You're leaving her (and your two kids) because she isn't much of a mother to your two kids?

How is that going to help your kids?

Seems to me like you're making the situation worse.


----------



## don12 (Apr 21, 2012)

She is the one who wants to be seperated not me. If she leaves she will screw me over on work by not helping me watch the kids. I can't go to work and leave my kids home. I work grave yard so it's hard to get a sitter. I don't think I am going to make things worse by leaving. I am still paying the bills and paying for everything. She has it easy be a mom.


----------



## stedfin (Apr 14, 2012)

don12 said:


> She is the one who wants to be seperated not me. If she leaves she will screw me over on work by not helping me watch the kids. I can't go to work and leave my kids home. I work grave yard so it's hard to get a sitter. I don't think I am going to make things worse by leaving. I am still paying the bills and paying for everything. She has it easy be a mom.


If she screws you over on work she's screwing herself over because you give her money to pay for stuff.

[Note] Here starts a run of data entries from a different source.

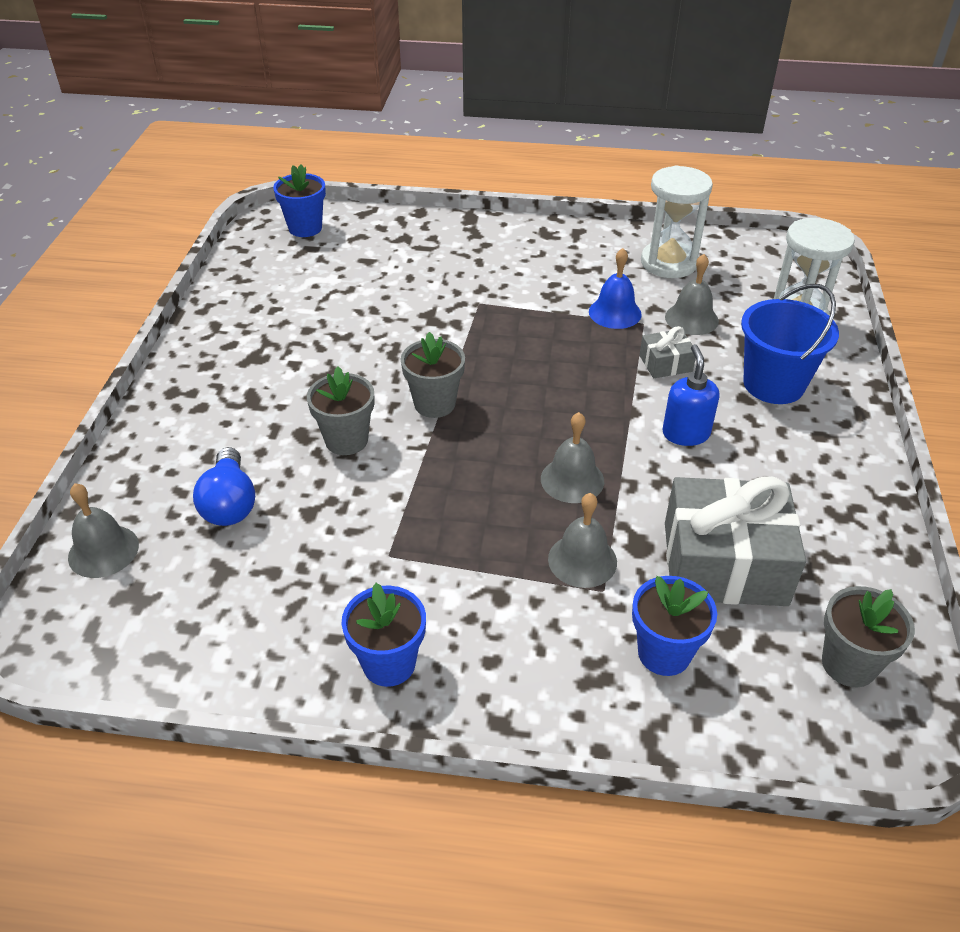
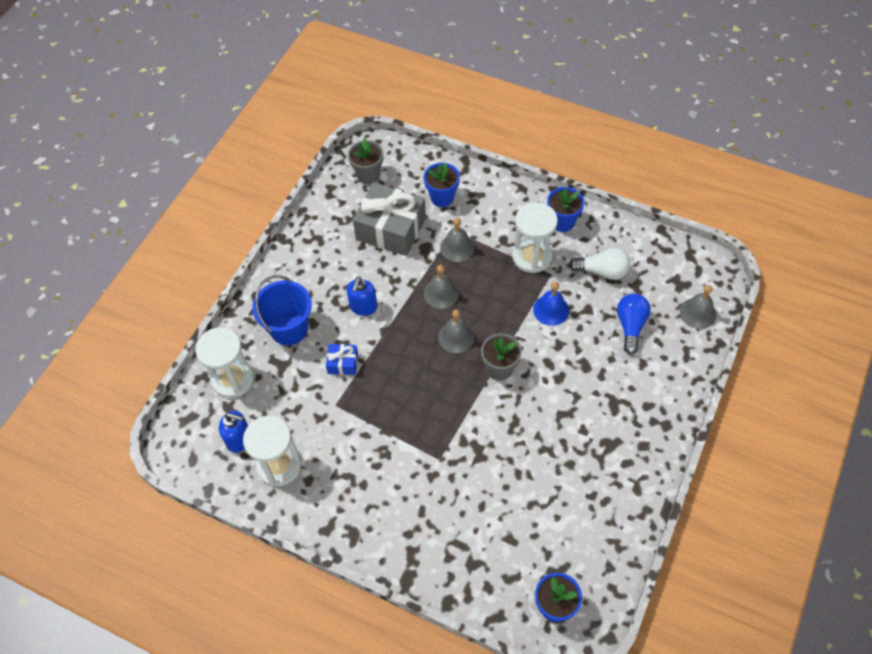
camera: 160 degrees left, 15 degrees up
grey flower pot [307,366,374,455] -> none
blue bell [589,248,642,329] -> blue bell moved to [533,282,569,326]
grey gift [639,326,696,378] -> blue gift [326,344,358,375]
grey bell [665,254,719,335] -> grey bell moved to [438,309,475,353]
none -> blue soap dispenser [219,411,248,453]
none -> white hourglass [512,202,558,273]
none -> white light bulb [569,248,630,280]

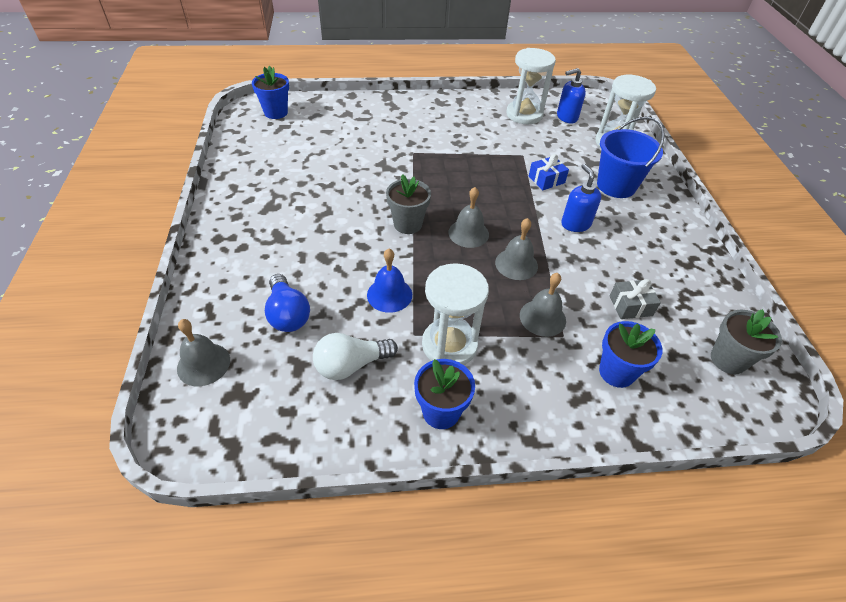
camera: 145 degrees right, 10 degrees down
grey gift [353,182,426,256] -> grey gift [610,279,661,319], size x0.46

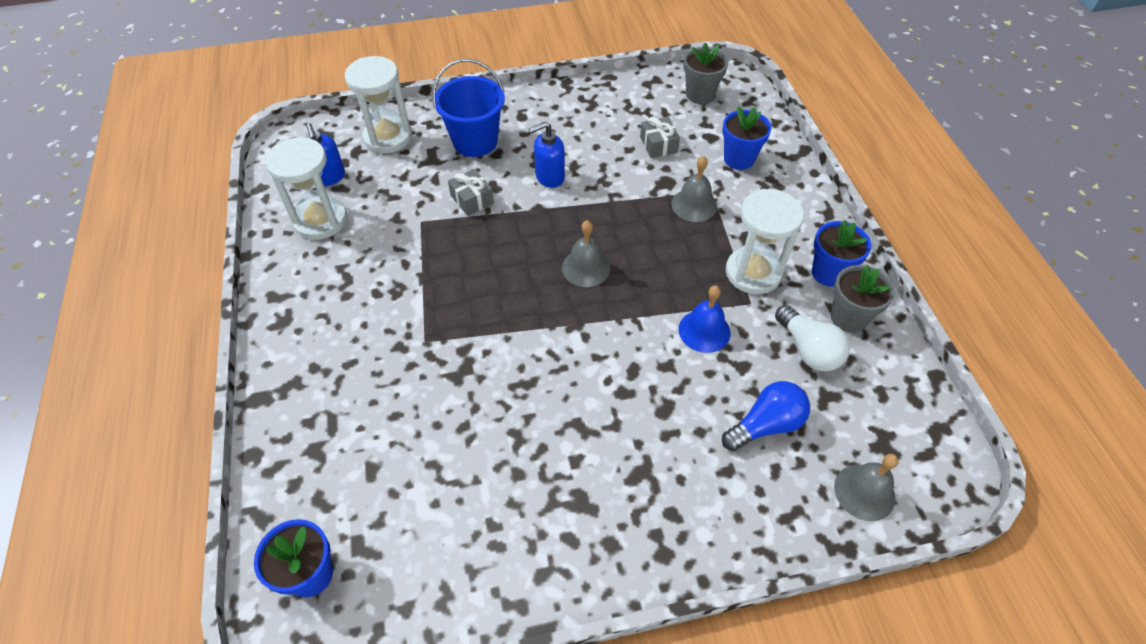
camera: 95 degrees left, 5 degrees up
grey flower pot [386,174,431,234] -> grey flower pot moved to [831,265,895,333]
grey bell [495,218,538,280] -> none
blue gift [529,154,569,190] -> grey gift [448,169,494,216]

You're not thinking this through.

Also it's not easy being a full time mom.


----------



## don12 (Apr 21, 2012)

I have been a stay at home dad for the past two years. I do all the cleaning all the kids stuff everything. She worked and that was it. Since we started having problems I got a job so if we divorce I have some money. I still work and take care of the kids. She goes to work and then when she is home she just sits on her phone talking to get friends. She needs to know that I need help too. I am more than happy to be a single parent but I don't think it is fair to my kids to not have a mom that cares what they are doing.


----------



## stedfin (Apr 14, 2012)

You walking away isn't going to suddenly make her care more about the kids.

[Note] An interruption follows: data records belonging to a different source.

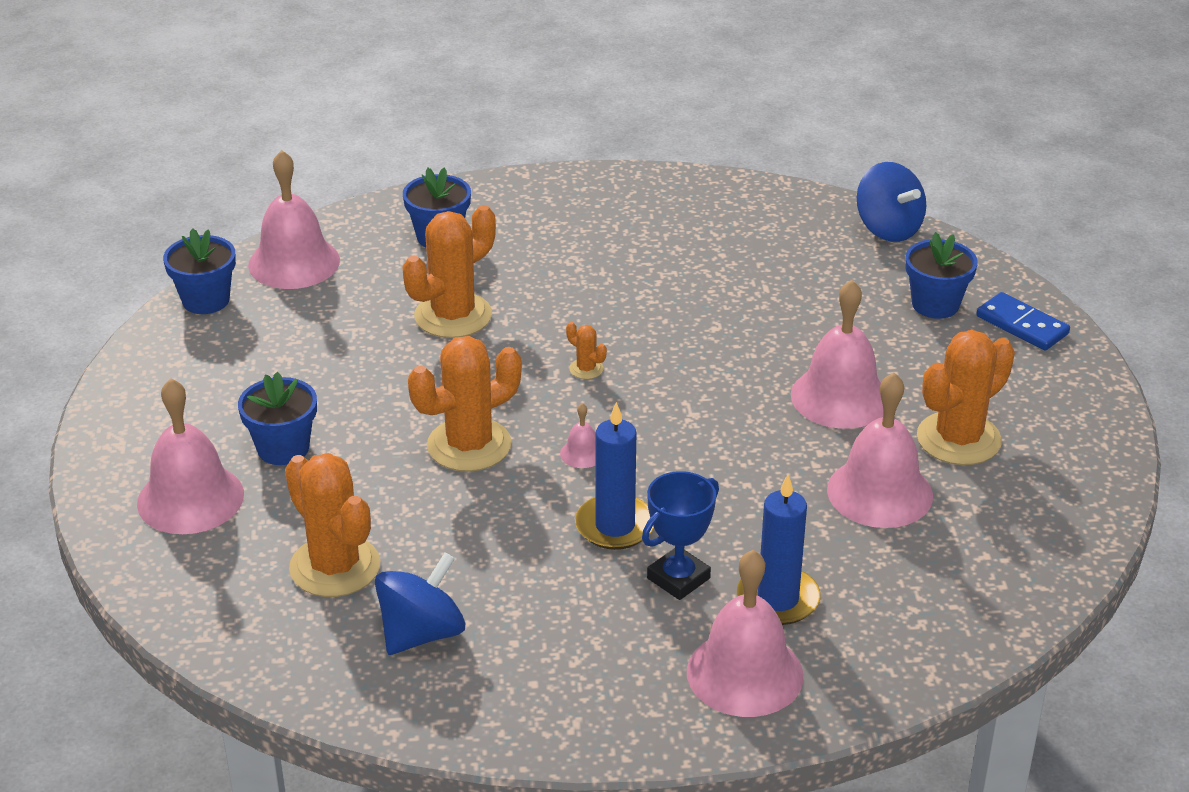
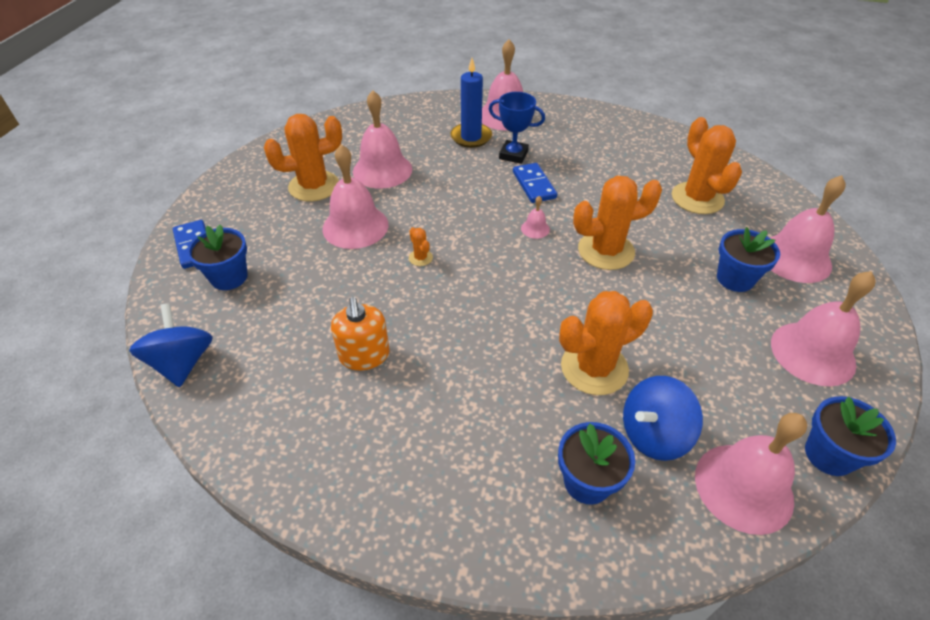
camera: 160 degrees left, 10 degrees up
blue spinning top [375,552,465,655] -> blue spinning top moved to [623,376,703,461]
orange cactus [566,322,607,379] -> orange cactus moved to [409,227,433,266]
blue candle [575,402,654,550] -> blue domino [513,163,557,203]
blue trophy [642,471,719,600] -> blue trophy turned 45 degrees clockwise [489,92,545,164]
none -> orange soap dispenser [331,297,389,370]
none -> pink bell [771,271,875,386]

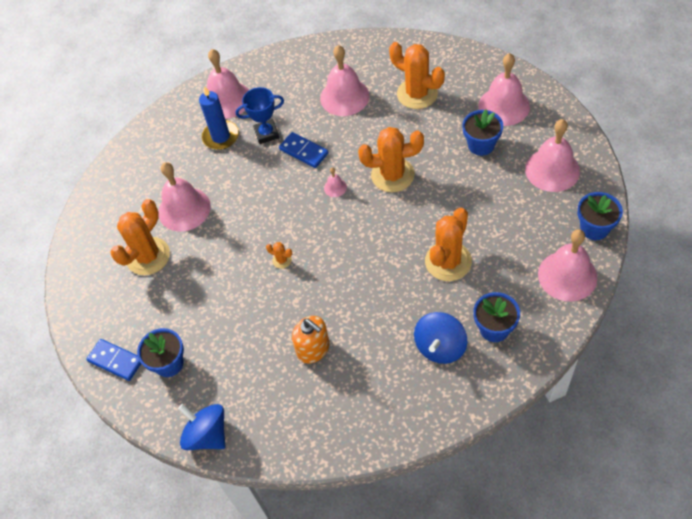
camera: 30 degrees left, 10 degrees up
pink bell [322,145,388,249] -> pink bell moved to [320,45,370,116]
orange cactus [573,176,662,270] -> orange cactus turned 45 degrees clockwise [358,127,424,192]
blue spinning top [623,376,703,461] -> blue spinning top moved to [414,312,467,364]

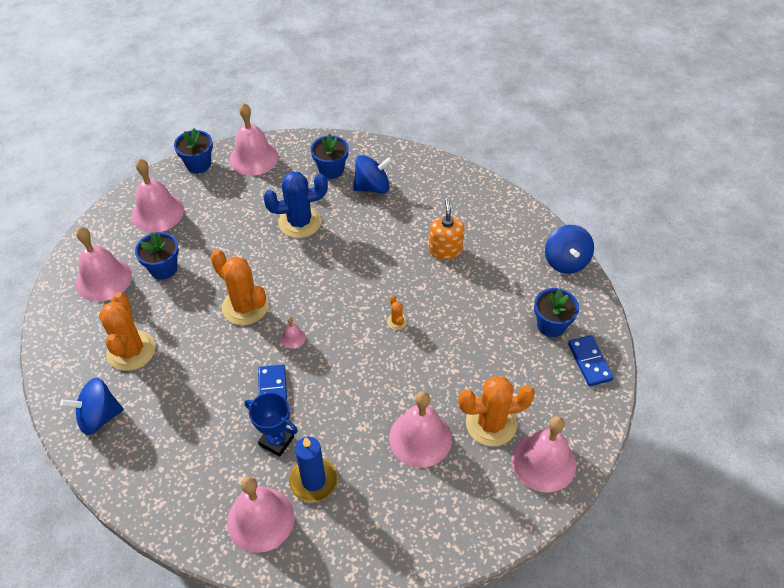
camera: 140 degrees left, 5 degrees down
pink bell [320,45,370,116] -> pink bell moved to [512,416,576,492]
orange cactus [425,208,472,281] -> blue cactus [263,171,328,238]
none -> blue spinning top [60,378,124,435]

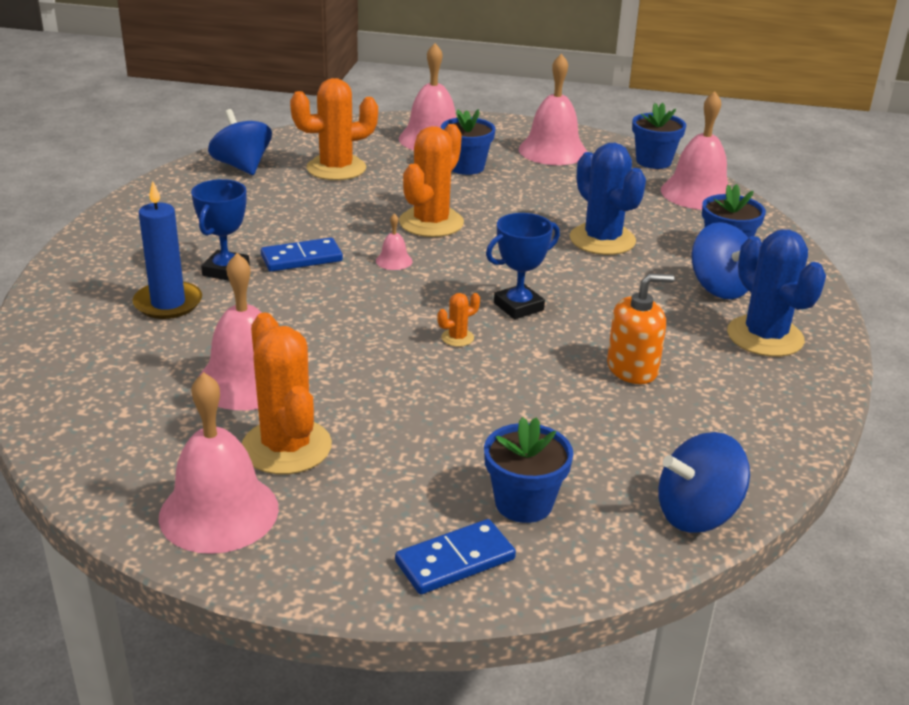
camera: 75 degrees right, 20 degrees down
pink bell [227,476,294,553] -> none
none -> blue trophy [486,213,560,319]
none -> blue cactus [727,229,826,357]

You having a job to make money if you divorce won't quite work that way, if you get a divorce she'll get a big chunk of your take home pay since she doesn't work.

You'll be lucky if you have enough left to pay for a small apartment somewhere.


----------



## lovelygirl (Apr 15, 2012)

She sounds selfish. 

What was the reason that she's not being a responsible mom and wife?


----------



## don12 (Apr 21, 2012)

She still has a job and works. She just has a group of single friends that she hangs out with and she wants to live the single life. She is to caught up in going places with her friends and not being with her family.


----------



## lovelygirl (Apr 15, 2012)

Apparently, she forgets that she's not single anymore while she tries to behave like she is.
She needs to be reminded that she is married and she's not on the same conditions as her single friends. 

Did she get married at a young age?


----------



## Traggy (Jan 26, 2012)

Correct me if I am wrong, but you are going to work, then coming home and taking care of the children. Then after they go to bed, you leave.

That really will show her.. She isn't doing anything different, but perhaps getting them up in the morning.

I don't agree with your logic here either. Leaving to "show her" is a negative for the children. It seems spiteful and emotional. When these two mix together the decisions are hardly ever that great in the long run. 

If she wants the divorce and doesn't want to work on it, you do not have a choice. Keep going to church!


----------



## lovelygirl (Apr 15, 2012)

I agree with Traggy. What is there left to do for her?
Even now that you're leaving, sounds like you'll do everything and she nothing.


----------